### What the exercise asks
Count the lines in the data that contain the string "entities" and give only that number.

****************

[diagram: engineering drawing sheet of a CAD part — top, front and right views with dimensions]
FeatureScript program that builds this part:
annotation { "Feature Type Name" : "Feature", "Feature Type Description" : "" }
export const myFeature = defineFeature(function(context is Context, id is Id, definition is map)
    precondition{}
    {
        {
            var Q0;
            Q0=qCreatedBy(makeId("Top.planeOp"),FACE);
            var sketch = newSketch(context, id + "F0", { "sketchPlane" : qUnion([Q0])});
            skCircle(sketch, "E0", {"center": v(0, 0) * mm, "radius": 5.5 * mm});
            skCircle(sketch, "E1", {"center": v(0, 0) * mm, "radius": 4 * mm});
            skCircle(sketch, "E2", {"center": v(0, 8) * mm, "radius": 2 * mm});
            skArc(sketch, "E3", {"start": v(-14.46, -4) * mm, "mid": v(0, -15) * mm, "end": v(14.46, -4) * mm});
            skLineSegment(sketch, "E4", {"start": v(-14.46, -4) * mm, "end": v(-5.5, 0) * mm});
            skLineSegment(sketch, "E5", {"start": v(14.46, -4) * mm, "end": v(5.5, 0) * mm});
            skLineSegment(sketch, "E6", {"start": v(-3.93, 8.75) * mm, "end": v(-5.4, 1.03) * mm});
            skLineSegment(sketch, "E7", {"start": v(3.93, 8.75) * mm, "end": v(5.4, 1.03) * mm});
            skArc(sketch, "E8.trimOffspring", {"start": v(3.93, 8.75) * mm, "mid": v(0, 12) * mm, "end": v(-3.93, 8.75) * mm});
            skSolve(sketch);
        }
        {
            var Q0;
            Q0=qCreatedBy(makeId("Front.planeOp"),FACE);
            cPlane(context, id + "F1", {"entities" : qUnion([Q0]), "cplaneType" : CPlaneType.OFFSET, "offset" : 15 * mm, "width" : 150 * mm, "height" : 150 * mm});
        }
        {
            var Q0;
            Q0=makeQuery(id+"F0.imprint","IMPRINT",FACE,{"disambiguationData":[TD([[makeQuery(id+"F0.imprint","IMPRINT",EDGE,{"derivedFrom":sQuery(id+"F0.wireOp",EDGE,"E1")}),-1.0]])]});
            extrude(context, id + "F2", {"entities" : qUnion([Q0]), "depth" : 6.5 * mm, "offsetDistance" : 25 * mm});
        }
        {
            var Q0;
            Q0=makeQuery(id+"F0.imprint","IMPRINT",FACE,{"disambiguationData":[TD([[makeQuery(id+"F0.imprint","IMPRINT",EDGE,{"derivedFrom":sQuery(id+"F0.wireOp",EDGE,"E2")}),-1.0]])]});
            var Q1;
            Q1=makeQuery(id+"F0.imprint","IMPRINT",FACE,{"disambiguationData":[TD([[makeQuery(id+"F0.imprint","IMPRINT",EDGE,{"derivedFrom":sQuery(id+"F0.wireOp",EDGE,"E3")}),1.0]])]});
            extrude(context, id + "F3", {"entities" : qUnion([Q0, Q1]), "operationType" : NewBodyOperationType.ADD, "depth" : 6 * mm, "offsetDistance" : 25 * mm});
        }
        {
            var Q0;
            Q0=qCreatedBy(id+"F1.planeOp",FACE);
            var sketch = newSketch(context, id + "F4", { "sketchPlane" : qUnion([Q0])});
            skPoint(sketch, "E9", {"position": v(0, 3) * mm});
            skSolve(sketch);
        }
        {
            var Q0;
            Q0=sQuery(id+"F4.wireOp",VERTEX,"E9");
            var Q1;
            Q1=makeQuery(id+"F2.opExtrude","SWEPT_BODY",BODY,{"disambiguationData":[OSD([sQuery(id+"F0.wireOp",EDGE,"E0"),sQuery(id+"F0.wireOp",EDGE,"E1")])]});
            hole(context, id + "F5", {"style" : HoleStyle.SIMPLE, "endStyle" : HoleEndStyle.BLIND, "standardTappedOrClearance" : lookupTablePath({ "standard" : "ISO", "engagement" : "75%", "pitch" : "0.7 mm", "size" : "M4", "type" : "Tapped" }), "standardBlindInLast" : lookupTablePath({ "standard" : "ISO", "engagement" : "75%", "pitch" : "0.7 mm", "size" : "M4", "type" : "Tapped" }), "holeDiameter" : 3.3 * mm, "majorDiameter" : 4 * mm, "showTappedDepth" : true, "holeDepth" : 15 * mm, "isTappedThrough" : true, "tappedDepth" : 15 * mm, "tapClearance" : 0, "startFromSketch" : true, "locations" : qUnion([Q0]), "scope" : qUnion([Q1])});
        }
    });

****************

### Expected answer
3